Government sources, however, said getting the general and railway budgets and the mines and coal bills passed was their top priority and the land bill is likely to be taken up in the second half of the session that begins on April 20.
The government, which faced a major embarrassment in the upper house when an amendment to the president's address to a joint session of parliament was approved, was again seen to be on a back foot last week when its two crucial bills - Mines and Minerals (Development and Regulation) Amendment Bill, 2015, and the Coal Mines (Special Provisions) Bill, 2015 - were sent to a select panel.
The Right to Fair Compensation and Transparency in Land Acquisition, Rehabilitation and Resettlement Act, 2015, seeks to replace an ordinance promulgated last December which had amended certain provisions of the 2013 act passed during the UPA rule.
The key points which were removed from the earlier law related to the consent clause and the social impact assessment study.
The consent clause provided for 70-80 percent of those dependent on the land to agree to its acquisition. The social impact assessment clause entailed carrying out a study to examine the environmental impact and ensure rehabilitation of displaced people.
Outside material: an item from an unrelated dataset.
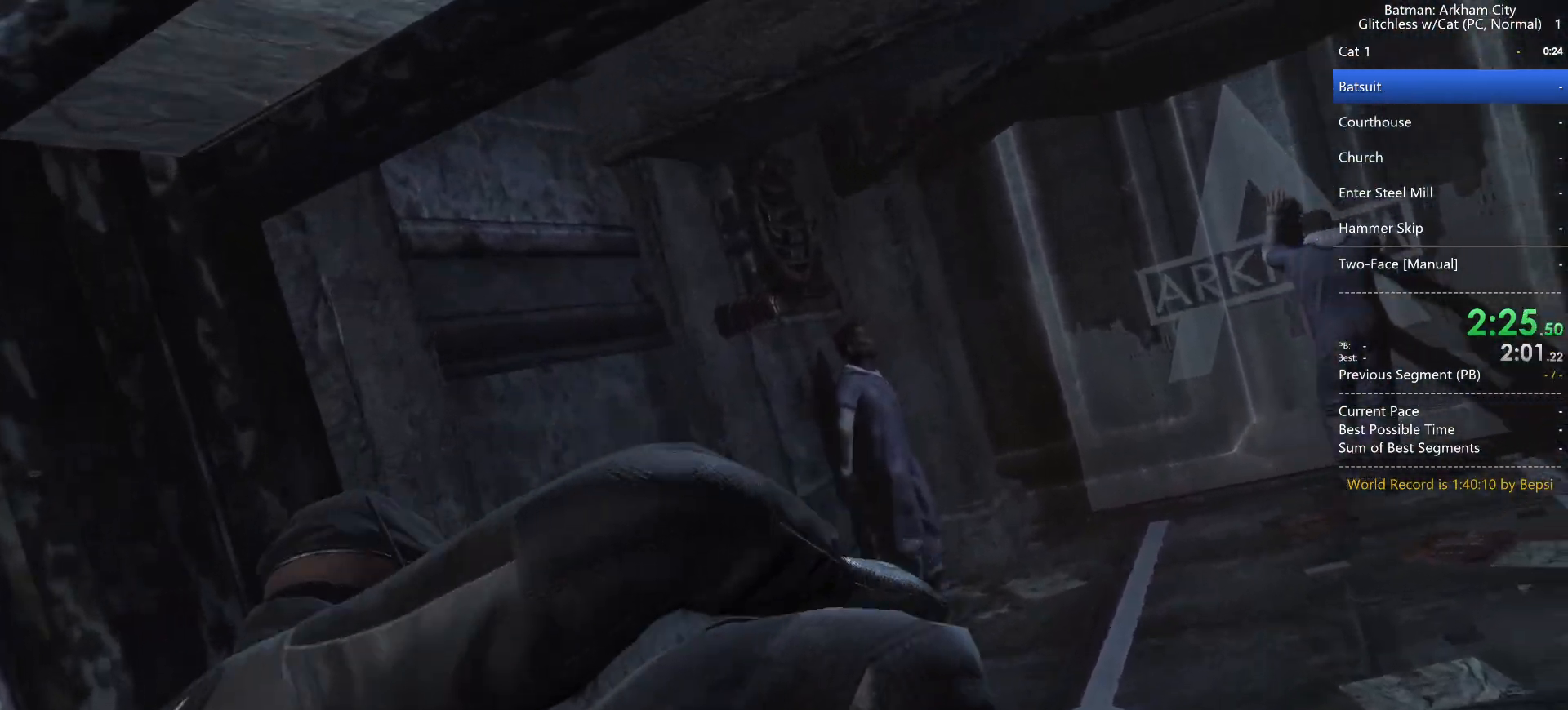
{"keys": [], "mouse": [], "events": []}
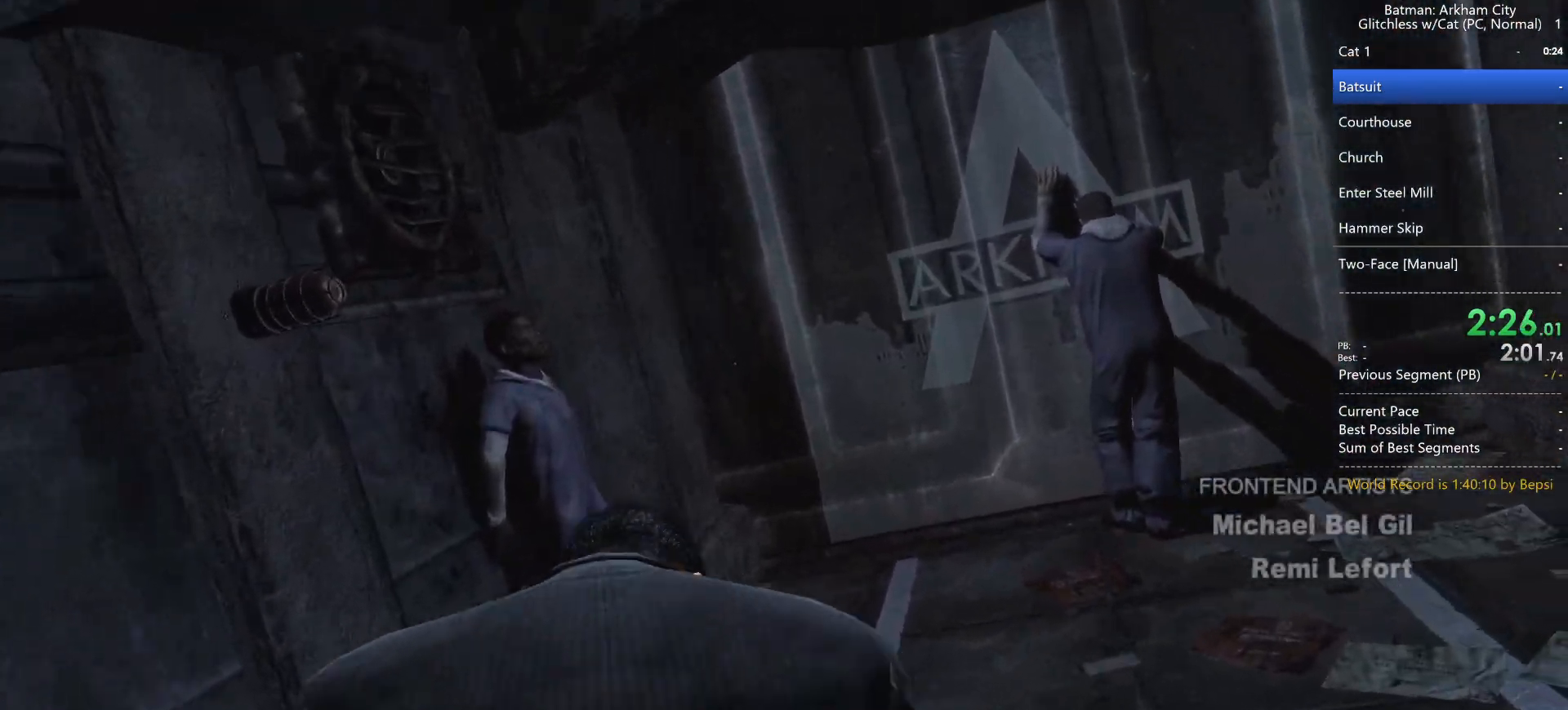
{"keys": [], "mouse": [], "events": []}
The government agreed to nine amendments to the bill to get it passed in the Lok Sabha. These included removing social infrastructure as an exempted category and ensuring that the bare minimum of land required for a
project is acquired.
Compulsory employment for at least one member of the affected family of a farm labourer has also been added as well as a clause that the Land Acquisition,
Rehabilitation Authority should hold hearings in the district where the acquisition takes place.